Deployment

EcoCtrl ships as Docker images published to GHCR. The recommended way to run in production is Docker Compose.

Docker Compose

Three compose files are provided for different scenarios:

File	Purpose
compose.yml	Pre-built images from GHCR (default)
compose.build.yaml	Build all images from local Dockerfiles
compose.dev.yaml	Development overlay with volume mounts and hot reload

Pre-built deployment (default)

This brings up PostgreSQL, the API server, the admin dashboard and the public web portal in one command.

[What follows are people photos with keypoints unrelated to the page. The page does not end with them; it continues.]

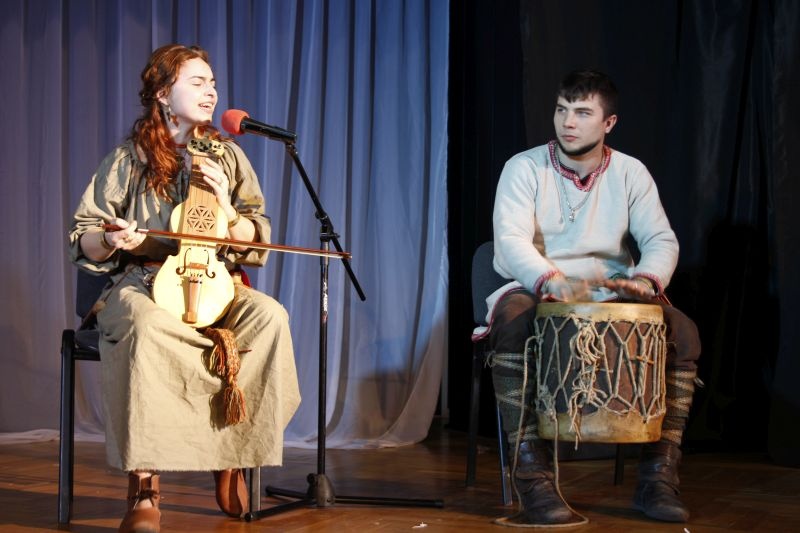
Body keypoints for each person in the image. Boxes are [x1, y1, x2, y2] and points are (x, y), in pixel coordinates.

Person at [68, 44, 301, 533]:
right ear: (162, 93)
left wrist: (228, 212)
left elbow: (255, 234)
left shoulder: (228, 156)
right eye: (197, 82)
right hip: (141, 281)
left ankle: (230, 452)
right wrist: (110, 239)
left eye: (212, 82)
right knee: (149, 325)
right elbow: (85, 235)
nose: (211, 91)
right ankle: (145, 484)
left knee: (269, 317)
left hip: (214, 280)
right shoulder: (127, 160)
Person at [477, 69, 701, 526]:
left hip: (609, 290)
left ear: (608, 123)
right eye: (562, 110)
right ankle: (532, 480)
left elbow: (661, 239)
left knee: (683, 332)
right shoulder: (524, 167)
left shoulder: (630, 172)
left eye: (582, 112)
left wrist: (645, 281)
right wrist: (551, 280)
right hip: (534, 285)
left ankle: (658, 478)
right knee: (514, 324)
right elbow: (510, 240)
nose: (568, 122)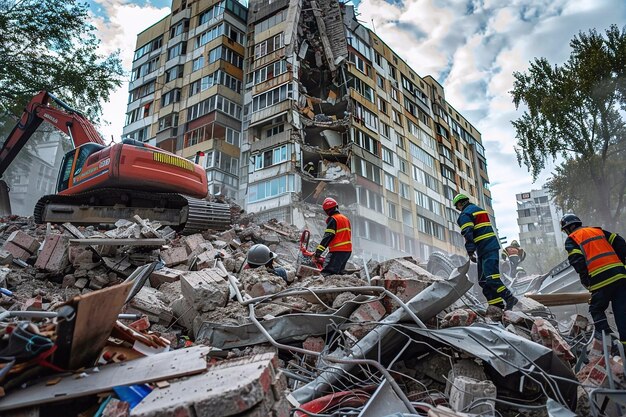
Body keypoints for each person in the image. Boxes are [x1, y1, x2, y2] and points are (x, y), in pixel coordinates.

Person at [561, 213, 626, 346]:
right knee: (621, 311)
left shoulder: (572, 239)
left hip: (600, 279)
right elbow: (621, 243)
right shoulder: (598, 231)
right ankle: (624, 346)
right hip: (620, 276)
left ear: (568, 228)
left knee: (596, 309)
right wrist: (621, 265)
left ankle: (607, 342)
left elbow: (578, 262)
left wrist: (587, 281)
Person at [454, 194, 518, 310]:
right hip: (487, 249)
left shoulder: (465, 214)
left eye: (457, 207)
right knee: (483, 281)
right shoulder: (480, 211)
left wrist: (470, 251)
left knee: (491, 279)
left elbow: (468, 232)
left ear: (459, 204)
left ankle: (509, 298)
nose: (458, 210)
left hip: (486, 249)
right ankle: (496, 305)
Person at [314, 197, 352, 276]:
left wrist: (318, 252)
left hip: (337, 251)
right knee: (339, 273)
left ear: (326, 211)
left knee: (327, 272)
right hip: (347, 251)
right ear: (336, 207)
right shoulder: (345, 219)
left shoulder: (333, 219)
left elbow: (328, 236)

The simplest path. docker/compose.yml defines four services: PostgreSQL, the API server, the admin SPA bundle, and the web SPA bundle. The two SPA images bundle the static assets behind Caddy, which rewrites /api/* and /static/* to the API container.

One-time setup

git clone https://github.com/hyooeewee/ecoctrl.git
cd ecoctrl/docker
cp .env.example .env.local
$EDITOR .env.local        # set JWT_SECRET (required) and IoT credentials (optional)

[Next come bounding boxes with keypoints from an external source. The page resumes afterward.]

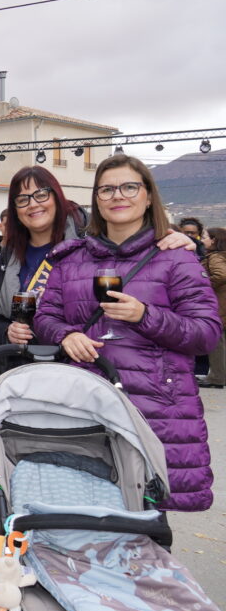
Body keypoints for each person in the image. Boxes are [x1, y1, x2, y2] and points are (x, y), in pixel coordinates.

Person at [34, 154, 221, 512]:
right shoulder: (71, 260)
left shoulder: (176, 258)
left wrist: (145, 316)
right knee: (87, 517)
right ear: (97, 200)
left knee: (147, 522)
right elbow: (46, 318)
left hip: (156, 409)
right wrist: (65, 336)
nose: (117, 195)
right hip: (87, 406)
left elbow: (206, 334)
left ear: (148, 196)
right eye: (106, 189)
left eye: (129, 187)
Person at [0, 167, 192, 376]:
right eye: (22, 199)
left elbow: (133, 243)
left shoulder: (92, 246)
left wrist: (173, 239)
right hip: (18, 372)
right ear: (15, 209)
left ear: (57, 197)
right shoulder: (4, 262)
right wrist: (5, 332)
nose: (33, 204)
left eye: (41, 194)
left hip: (80, 370)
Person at [201, 227, 226, 389]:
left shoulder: (215, 257)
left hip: (219, 304)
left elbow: (221, 275)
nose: (202, 240)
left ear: (214, 240)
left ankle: (217, 377)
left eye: (205, 237)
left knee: (217, 340)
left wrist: (203, 286)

If the target host can reach GHCR and Docker Hub, run the docker compose command below directly.

Run

docker compose -f compose.yml up --build

Services:

Service	Port	URL
Web portal	8081	http://<host>:8081
Admin dashboard	4173	http://<host>:4173
REST API	3000	http://<host>:3000
Swagger UI	3000	http://<host>:3000/documentation
PostgreSQL	5432	internal

Customizing

• Backend host: edit apps/admin/.env.local and apps/web/.env.local to point API_BASE_URL at your real backend (or a service name within compose).
• Database credentials: change POSTGRES_USER/PASSWORD/DB in compose.yml and update DATABASE_URL accordingly.
• CORS: set CORS_ORIGIN=https://app.example.com,https://admin.example.com in the server's environment.

Stop

docker compose -f compose.yml down          # keep data
docker compose -f compose.yml down -v       # also wipe Postgres volume

WARNING

The compose.yml Caddyfile is configured for plain HTTP. In production, terminate TLS in front of these containers (Caddy on the host, Cloudflare, an ALB, etc.) and route to the SPA containers over the internal network.

Production checklist

Before exposing EcoCtrl to the public internet:

- [ ] Set a strong `JWT_SECRET` and rotate any defaults.
- [ ] Restrict `CORS_ORIGIN` to your real domains.
- [ ] Use a managed PostgreSQL (or harden your own — TLS, backup, monitoring).
- [ ] Enable HTTPS at the proxy layer for `admin.*`, `app.*`, `api.*`.
- [ ] Configure SMTP — without it, registration / password-reset codes fail silently.
- [ ] If using OAuth, register the production callback URLs with each provider.
- [ ] Schedule database backups (the platform's `backup_schedules` row only stores the _next_ timestamp; real backups are still your responsibility).
- [ ] Limit database role privileges in production: revoke `CREATE DATABASE` so the bootstrap auto-create only runs in dev.
- [ ] Forward server logs to an aggregator (Fastify uses pino — JSON-on-stdout works with everything).